Gara-gara terlalu banyak tentengan di antara penumpang inilah agaknya yang membuat kami terlambat. Ini kebiasaan yang agak umum dalam penerbangan inernasional di Asia dan Afrika. Keadaan yang agak jarang terjadi dalam penerbangan Eropa dan Amerika. Belum lagi kalau terbang ke Negara-negara Timur Tengah. Gesekan dan konflik kecil antara penumpang dankadang-kadang bahkan dengan petugas. Misalnya waktu check-in, soal kelebihan berat bagase, tempat duduk yang salah nomor, memasukkan barang tentengan ke cabin di atas tempat duduk di pesawat yang tak cukup. Semua, adalah hal-hal kecil yang kelihatan menggelikan. 
Untuk lali ini ada ibu-ibu yang minta carikan tempat duduk sesama wanita di kiri dan kanannya. Maka dengan sabar awak pesawat mencoba me-reka-reka siapa di atara mereka yang bersebelahan duduk tetapi  bukan satu keluarga, sehingga kehendak si ibu tadi terkabul.    Di depan deretan penulis rupanya ada laki-perempuan yang bukan satu keluarga dan tidak saling kenal, tetapi keduanya enggan pindah ke kursi yang ditunjuk awak pesawat yang memintanya.

===============

| Yang Harus Dikerjakan |
Lanjutkan kutipan di atas tentang ulah penumpang dalam penerbangan internasional, dimulai setelah kalimat terakhirnya.

| Blok Data |

===============

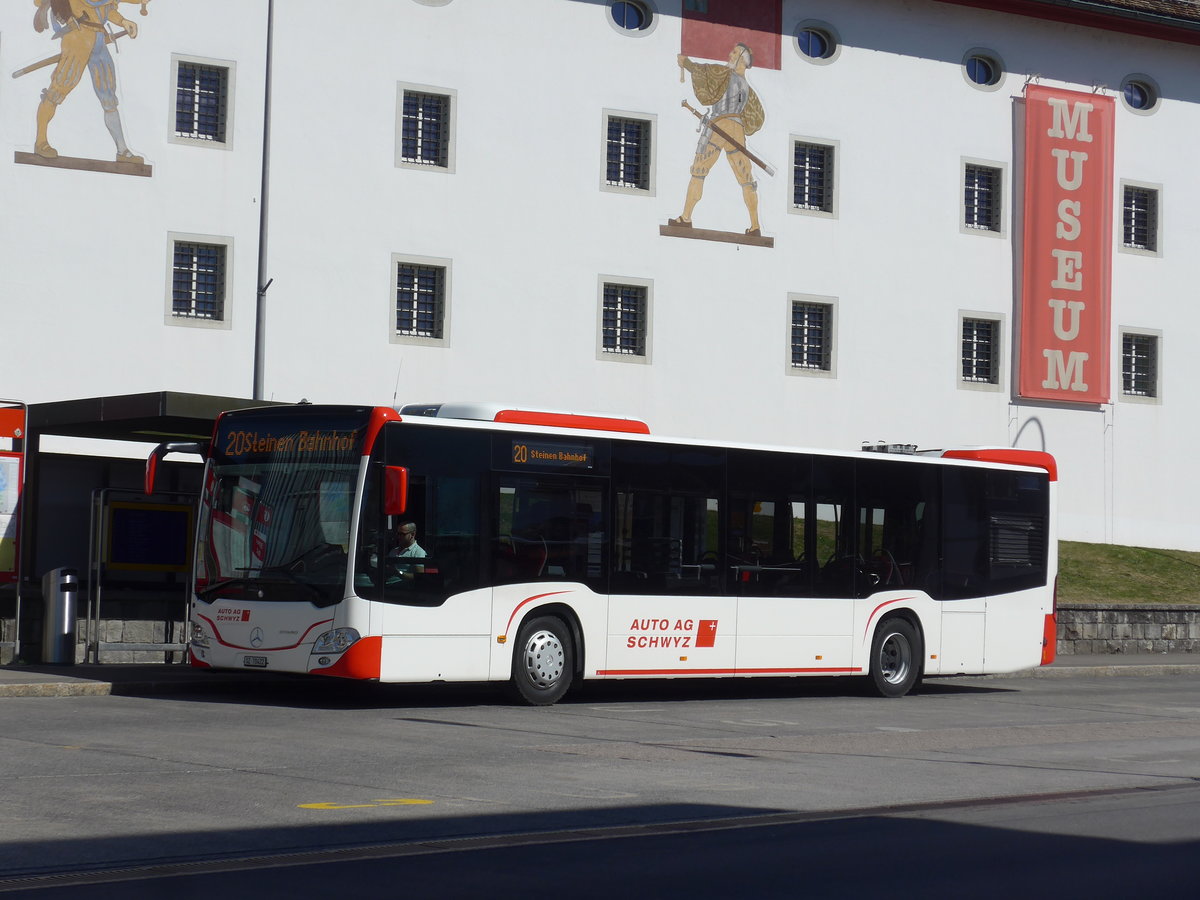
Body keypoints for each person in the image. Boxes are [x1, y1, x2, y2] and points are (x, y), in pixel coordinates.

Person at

===============

| Jawaban Latihan |
Tiba-tiba Kilani di sebelah penulis kaget karena hp-nya yang lupa dimatikan bergetar. Dia seakan tak percaya setelah terbang hampir 4 jam, ada sinyal cellular. Mula-mula dia mengatakan ke saya bahwa  kasus ini aneh. Tetapi ketika telepon itu dia utak atik dan pramugari lewat tetapi tidak menegurnya, Kilani semakin berani dan langsung telepon ke penghubungnya. Mereka pun berrcakap-cakap. Penulis ikut penasaran dan mencoba mengaktifkan hp. Namun sesuai prinsip penulis, daripada ditegur nanti tidak enak, penulis langsung memanggil awak kabin dan menanyakan hal ini. Hana, pramugari Emirates, yang belakangan diketahui berasal dari Honduras itu menerangkan dengan jelas bahwa hal itu legal atau tesmi sejak 6 bulan lalu dii penerbangan Emirates.
Hanya, kata Hana, belum  semua rute dan tidak semua pesawat. Begitu juga belum semua operator cellular di seluruh dunia yang sudah menyadari dan ikut dalam teknologi ini. Maka ketika penulis mencoba menulis sms ke tanah air dalam perut pesawat Emirates Boeing 777 ini, ternyata belum jalan. Begitu pula ketika penulis mencoba telepon langsung, ada nada panggil sebentar, tetapi hilang. Padahal tanda sinyal di hp ini penuh. Keadaan itu sebaliknya yang terjadi.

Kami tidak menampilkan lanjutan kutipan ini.